Benjamin Mauri, MD, Sherifatu Abu, MD, MPH, Neena Mohan, MD Temple University, Philadelphia, PA Introduction: Neuroendocrine tumors (NETs) are rare malignancies arising from neuroendocrine cells with an annual incidence of 6.98 per 100,000 persons, a steadily increasing. NETs most commonly occur in the small intestine (44.7%), rectum (19.6%), appendix (16.7%), and colon (10.6%). Clinical presentation is variable and nonspecific with many patients being asymptomatic or with vague symptoms, such as fatigue or abdominal pain. NETs can be indolent with metastatic disease found at time of diagnosis.
Case Description/
Methods: A 44-year-old female with asthma, hypertension, and chronic heavy alcohol use presented to an outpatient GI clinic with several months of intermittent, non-radiating epigastric pain, new onset constipation, and intermittent nausea and vomiting. Lab work showed severe iron deficiency anemia. She underwent EGD and colonoscopy, which showed a solitary nonbleeding ulcer in the terminal ileum (TI) that was unable to be biopsied, an 11 mm polypoid lesion with congestion at the ileocecal valve, and a 6 mm cecal polyp. Immunohistochemical stain of the cecal polyp and abnormal TI mucosa revealed a well-differentiated NET G2 positive for synaptophysin, chromogranin, CD56, AE1/AE3, and Ki-67 = ~10% nuclear positivity. CT enterogram showed mural thickening of the TI, cecum, and ascending colon consistent with enterocolitis, along with segmental bowel wall thickening concerning for inflammation. Ga-68 DOTATATE scan showed hypermetabolic uptake in the ileocecal region at the known NET site and metastasis to a right ileal mesenteric node, central liver, and duodenum/periduodenal node: with overall grade 4 uptake by Krening score. The ileocecal tumor was resected with a right hemicolectomy. Intraoperatively, all 5 lesions were localized to segment 4B and removed via hepatic segment 4B wedge resection.

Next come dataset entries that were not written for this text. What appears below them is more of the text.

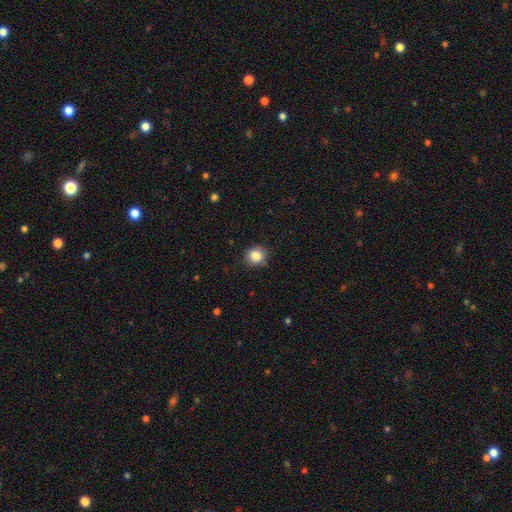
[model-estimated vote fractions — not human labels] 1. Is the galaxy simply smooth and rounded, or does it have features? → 86% smooth, 10% star or artifact, 4% featured or disk.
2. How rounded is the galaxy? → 86% round, 13% in between, 1% cigar-shaped.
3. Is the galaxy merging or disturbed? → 84% none, 12% minor disturbance, 3% major disturbance, 1% merger.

Surgical pathology confirmed well differentiated NET G2 at the ileocecal valve, in one liver fragment, and in local lymph nodes with extranodal extension. After discharge, she recovered well and will continue with surveillance CT imaging to determine future need for systemic therapies. Discussion: This case illustrates the indolent nature of NETs and the critical importance of a careful endoscopic examination. Approximately 30% of patients with small bowel NETs have metastatic disease at the time of diagnosis. Timely workup and treatment are key as small intestine NETs with distant metastasis have a median overall survival of about 6 years, and incomplete tumor resection is associated with worse survival.
Figure: Image 1a: Polypoid lesion at the ileocecal valve (circle) with congested and abnormal mucosa (arrows). 1b: Solitary ulcer in terminal ileum.
Figure: Image 2: Ga-68 DOTATATE PET scan showing hypermetabolic central liver lesions compatible with metastatic disease, hypermetabolic uptake in the ileocecal region at site of known neuroendocrine malignancy, right ileal mesenteric part calcified node compatible with metastatic disease, and uptake in duodenum versus periduodenal node.
Disclosures: Benjamin Mauri indicated no relevant financial relationships. Sherifatu Abu indicated no relevant financial relationships. Neena Mohan: Cyted – Advisory Committee/Board Member.
Benjamin Mauri, MD, Sherifatu Abu, MD, MPH, Neena Mohan, MD. P1988 - Well-Differentiated Ileal Neuroendocrine Tumor Presenting With Nonspecific GI Symptoms and Iron Deficiency Anemia, ACG 2025 Annual Scientific Meeting Abstracts. Phoenix, AZ: American College of Gastroenterology.